No to independence, yes to a wealth of nations

No to independence, yes to a wealth of nations

It is official: Scotland will remain part of the United Kingdom. There will be no independent Scotland for the foreseeable future. Yesterday’s referendum saw 55% of the voters choose ‘No’. A blow for Scottish Independence; a triumph for the ‘United’ Kingdom; an opportunity for the Scottish Parliament to capitalise on the power promises made by Westminster and take greater control of the nation. But how will this historical outcome affect international education?

The old saying, “if it ain’t broke, don’t fix it” may hold true for higher education north of the English border. Scotland currently has more world class universities per head of population than anywhere else in the world. Boasting 19 world class institutions, and attracting more than 40 000 international students from over 180 countries, Scottish higher education has much to be proud of.

Top-notch research

Scotland’s academic research is universally recognised as excellent, and currently, Scottish universities attract about 12% of the UK’s £2bn-a-year research council grants and project funding. For Edinburgh University, for example, roughly 30% of its external funding comes from UK sources. If the outcome of yesterday’s momentous referendum had swung the other way, to an independent Scotland, senior academics and university executives believe that Scotland’s best-known universities would lose access to billions of pounds in funding and joint projects supported by British research councils. Not only that, researchers feared an exodus of entire departments due to the ensuing budget cuts in education. The brain drain that we speak of in the Global South or Eastern Europe, could also have become a reality for Scotland if independence was granted.

Now that Scotland remains firmly attached to the United Kingdom, the fear of research funding cuts has abated. So too has the fear of students from the UK flocking to Scotland in pursuit of the free education that would most likely have awaited them upon Scotland’s independence (European law states, it is illegal to discriminate on fees between students from different EU member states, and currently, students from the EU are exempt from paying tuition fees). So, the status quo remains, and Scottish universities will most likely continue to enjoy their world renowned status in education and research for some time to come, with thousands of international students choosing to travel to Scotland for part of their education.

Beyond borders

The results of the referendum coincide with the final day of the 26th Annual EAIE Conference, a time when international educators from across the world gather together in one European city to discuss the latest developments in the field and drive the internationalisation of higher education forward. International education itself is about transcending barriers, borders and cultures. It is about acknowledging our individual strengths, sharing those strengths and learning from others to create a more accepting, educated and empowered global society. It is perhaps through this lens that we should view today’s outcome: Scotland will never lose its unique heritage, its strong cultural roots, and its innovative outlook; yet as part of a ‘United’ Kingdom, it can benefit from the support, shared resources and greater stability that come from belonging to a common union, one which has no enforced borders, one which works together for the greater good of all.

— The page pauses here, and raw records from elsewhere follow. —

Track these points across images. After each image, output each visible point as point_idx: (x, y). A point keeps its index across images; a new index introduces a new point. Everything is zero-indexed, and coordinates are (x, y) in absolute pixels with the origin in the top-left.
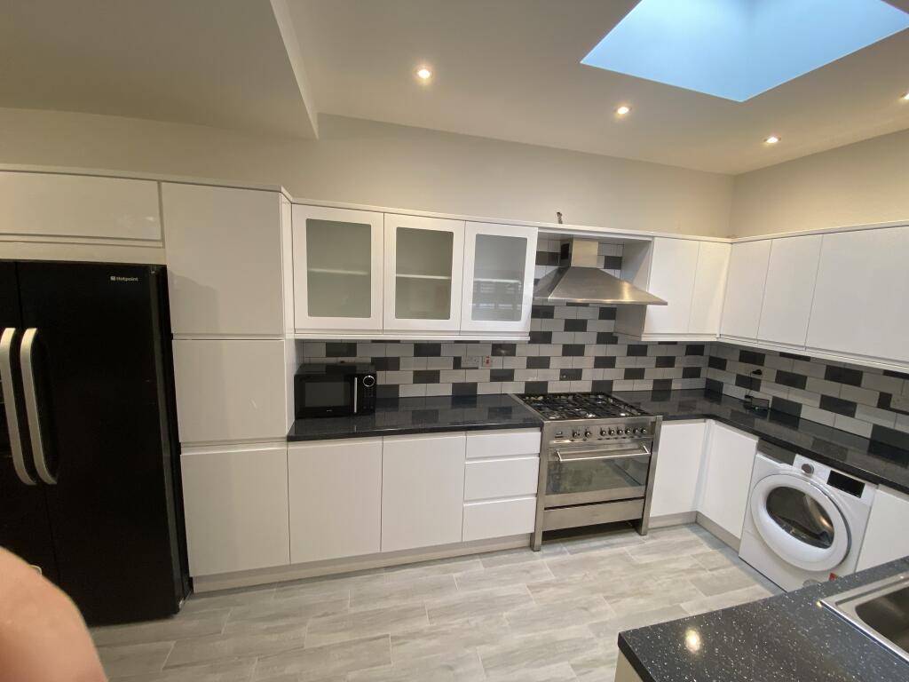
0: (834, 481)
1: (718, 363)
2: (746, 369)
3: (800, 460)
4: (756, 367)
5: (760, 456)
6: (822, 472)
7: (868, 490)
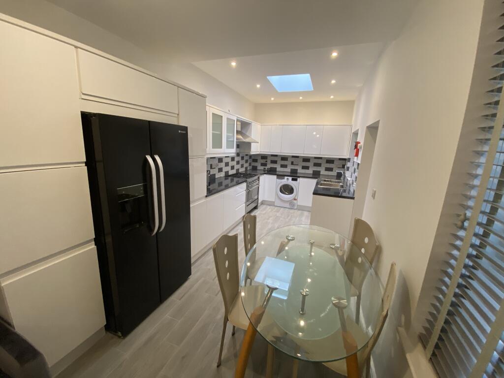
0: (293, 180)
1: (255, 161)
2: (263, 161)
3: (286, 178)
4: (265, 160)
5: (278, 180)
6: (290, 178)
7: (298, 179)
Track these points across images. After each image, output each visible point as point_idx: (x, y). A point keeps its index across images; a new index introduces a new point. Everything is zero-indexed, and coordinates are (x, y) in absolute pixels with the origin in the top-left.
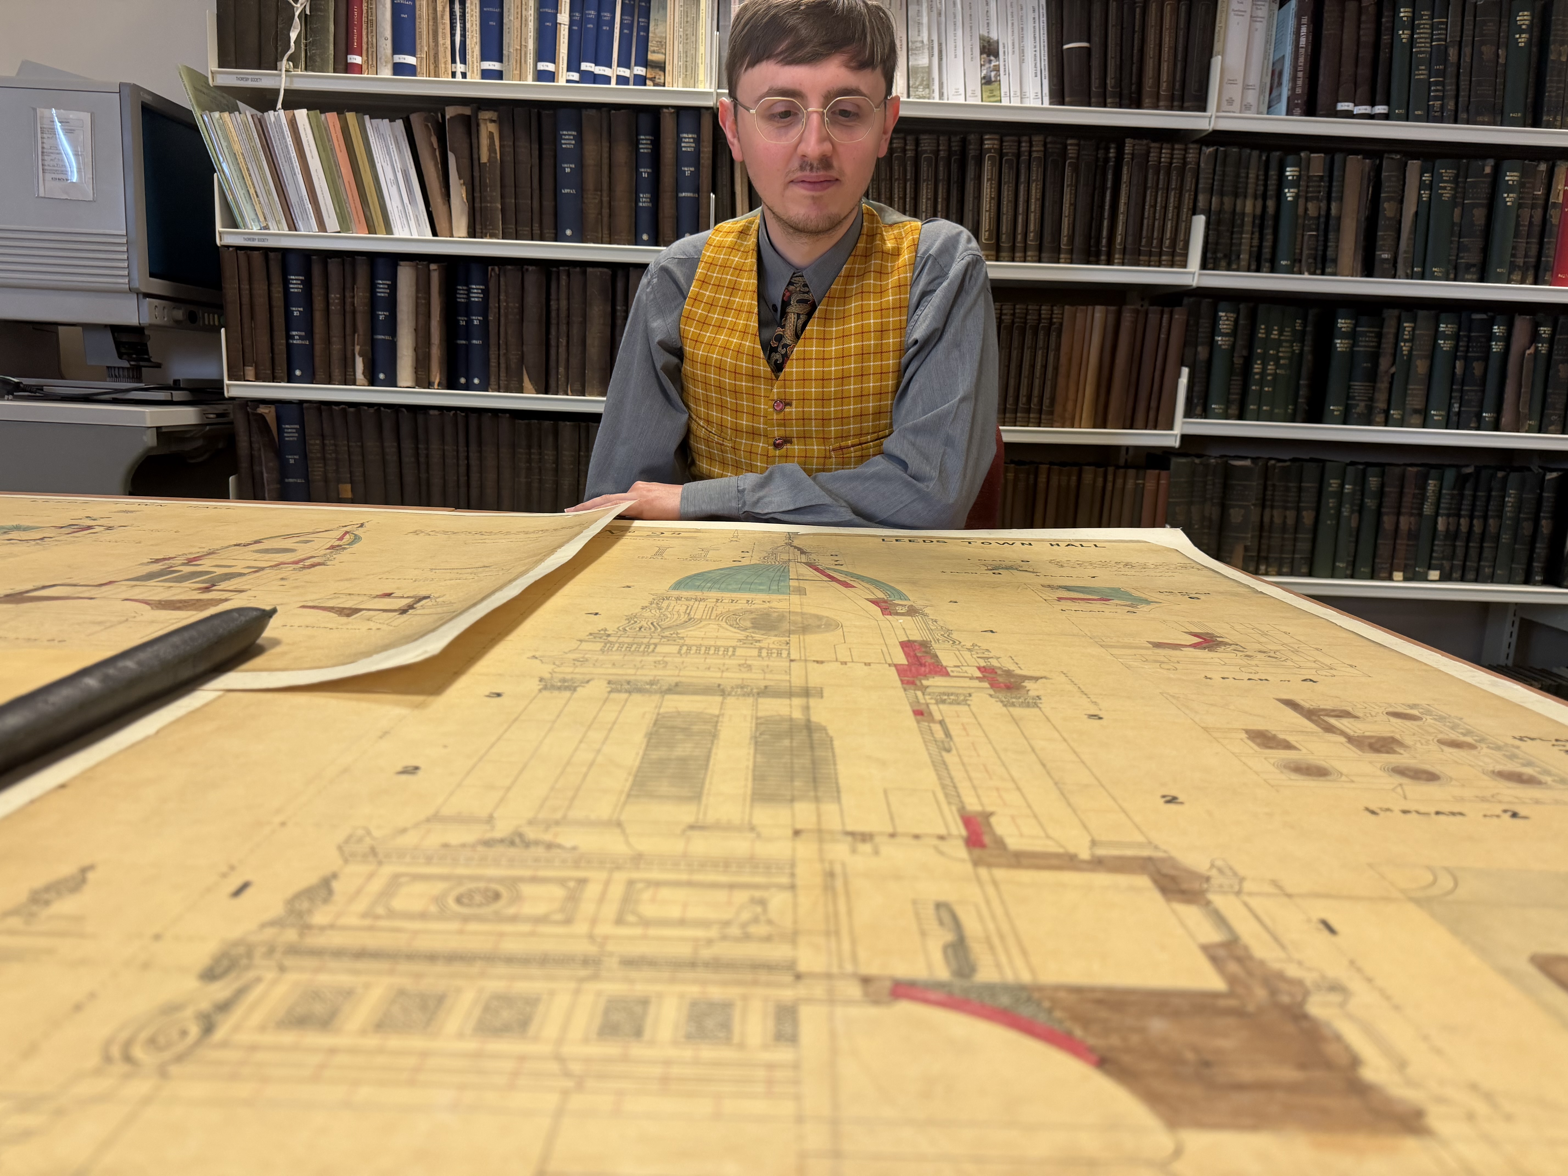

Next year’s EAIE Conference will take place in Scotland’s cultural capital and leading research hub, Glasgow. Ian Thomson, Head of the International Office at the University of Glasgow thinks Scotland is the ideal choice for the EAIE Conference next year: “Glasgow is the largest city in Scotland and over the past few years has become well recognised as one of Europe’s leading conference cities. Given that Glasgow has the highest ratio of students to population of any UK city, it made perfect sense to award the EAIE Conference to Glasgow.” There is much for participants to look forward to next year: “Delegates will have the opportunity to visit some of the UK and Scotland’s top higher education establishments, including one of the four ancient universities of Scotland, two of Scotland’s more recent universities, one of the world’s leading art schools, and not forgetting Scotland’s Royal Conservatoire of Music.”

The encompassing conference theme will be ‘A wealth of nations’. Perhaps it is exactly this ‘wealth of nations’ that we should be celebrating today, in light of the momentous decision we’ve all just been witness to.